━━━ Data records
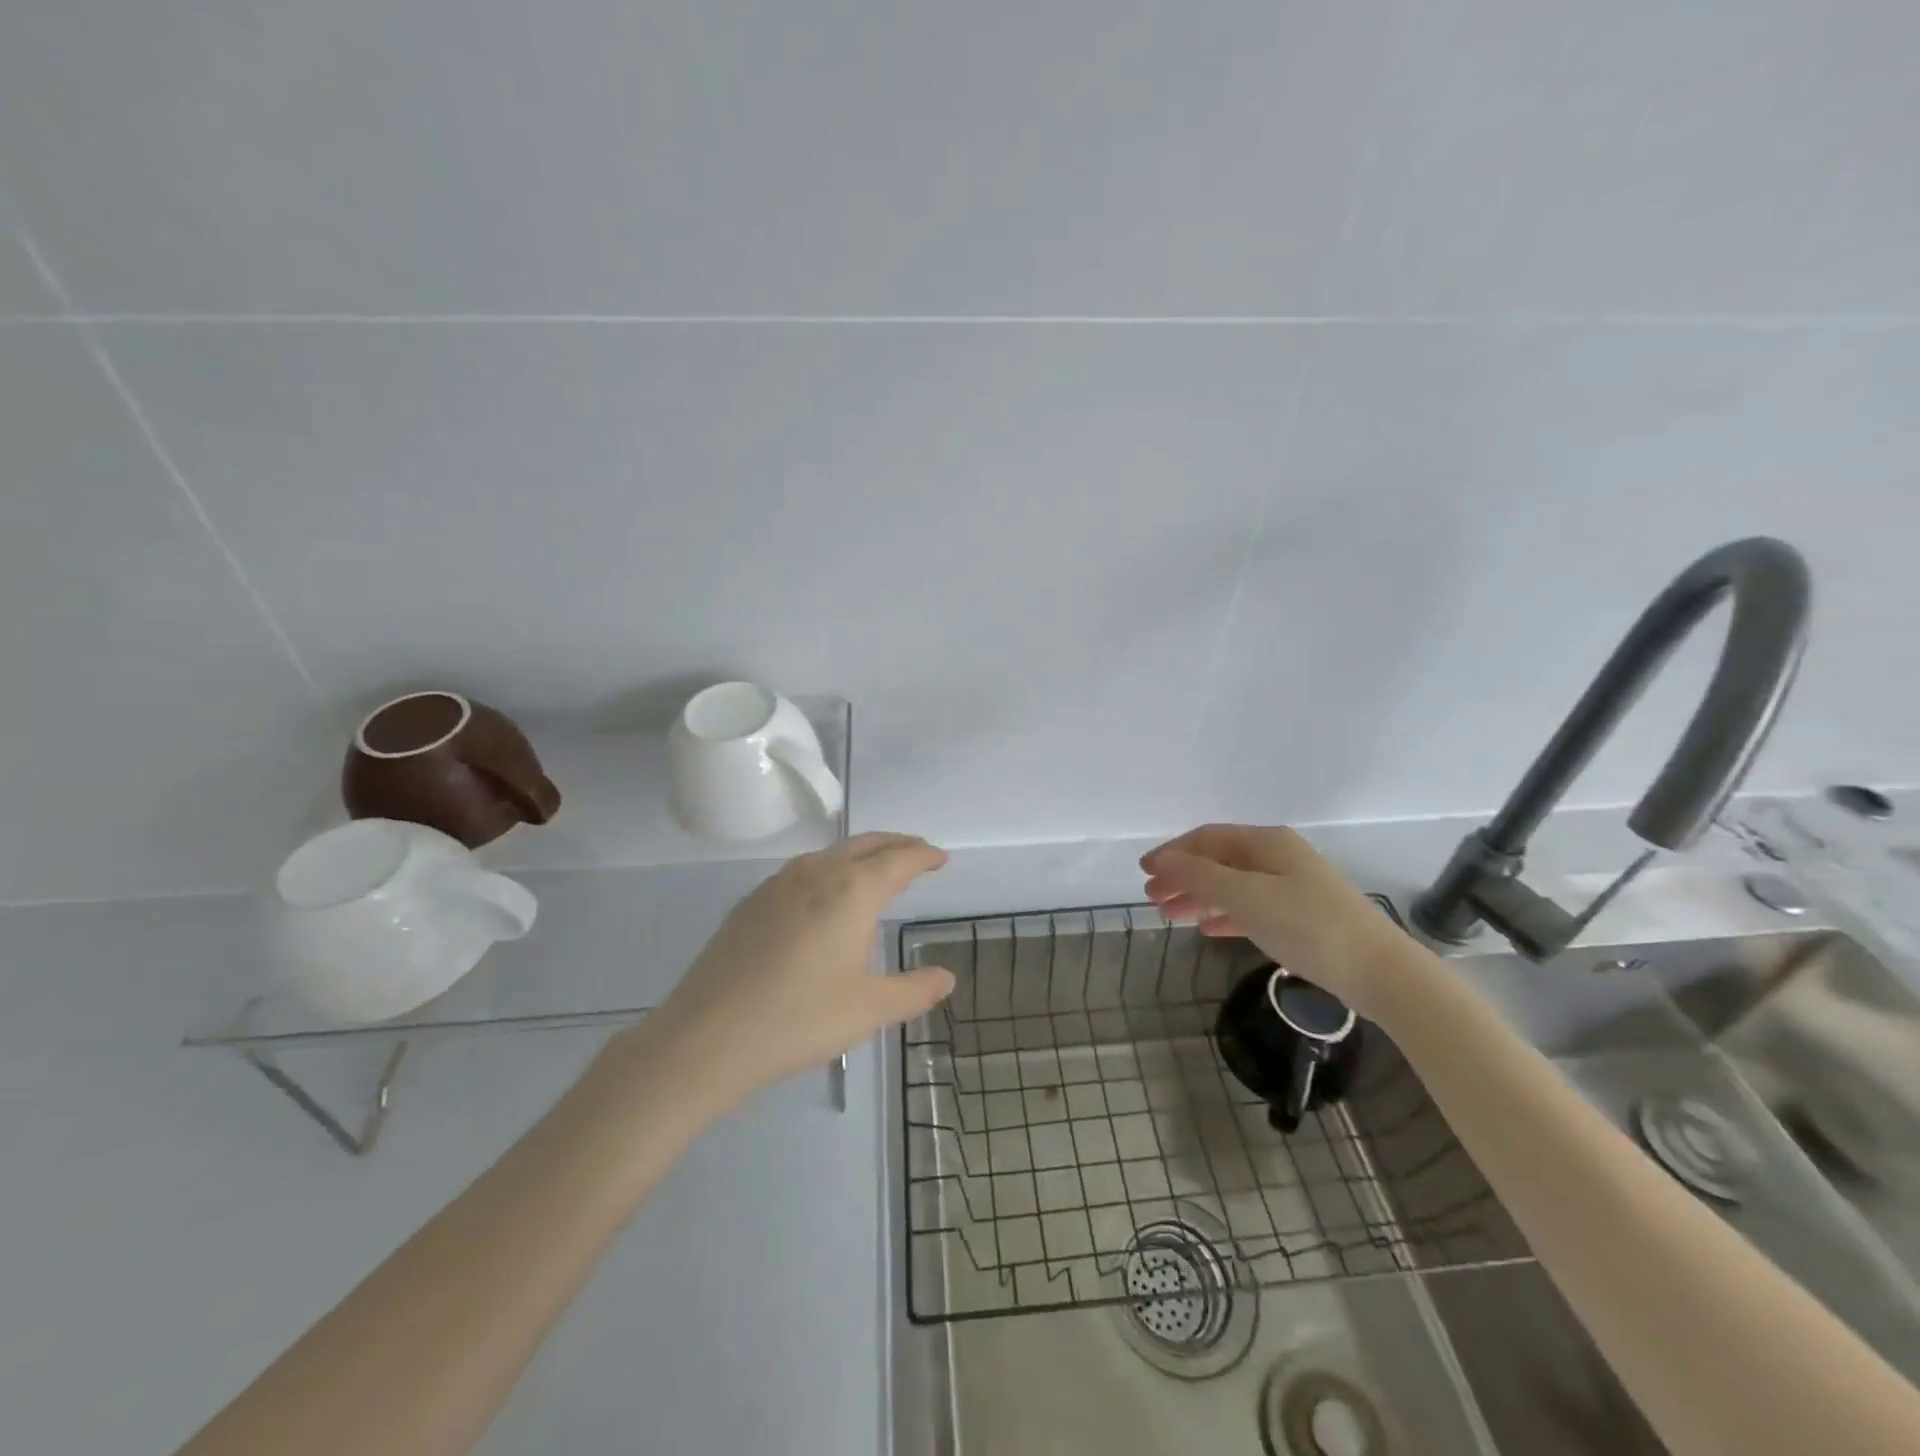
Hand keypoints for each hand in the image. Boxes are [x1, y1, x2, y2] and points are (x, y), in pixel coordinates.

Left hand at [654, 833, 955, 1101]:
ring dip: (861, 853)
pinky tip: (825, 895)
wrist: (708, 1036)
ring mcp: (779, 883)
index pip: (898, 860)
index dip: (923, 855)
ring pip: (832, 853)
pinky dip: (830, 868)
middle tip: (917, 851)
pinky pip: (804, 869)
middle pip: (866, 844)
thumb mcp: (869, 1010)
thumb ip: (914, 990)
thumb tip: (946, 979)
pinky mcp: (752, 901)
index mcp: (853, 891)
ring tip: (876, 869)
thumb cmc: (800, 1019)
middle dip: (896, 844)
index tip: (940, 858)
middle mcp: (818, 873)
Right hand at [1141, 824, 1416, 1019]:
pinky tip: (1208, 929)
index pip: (1207, 838)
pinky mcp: (1301, 917)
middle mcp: (1278, 857)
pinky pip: (1251, 908)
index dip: (1172, 852)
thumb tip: (1162, 859)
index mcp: (1266, 842)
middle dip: (1182, 876)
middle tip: (1151, 898)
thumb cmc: (1307, 925)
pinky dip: (1225, 915)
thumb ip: (1200, 876)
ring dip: (1199, 897)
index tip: (1143, 872)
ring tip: (1170, 915)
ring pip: (1232, 886)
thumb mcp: (1246, 897)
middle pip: (1218, 861)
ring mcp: (1292, 887)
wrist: (1380, 972)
━━━━━━
Count each line above where the word "ring" appears, and answer with nothing except that count.

Exercise result -
8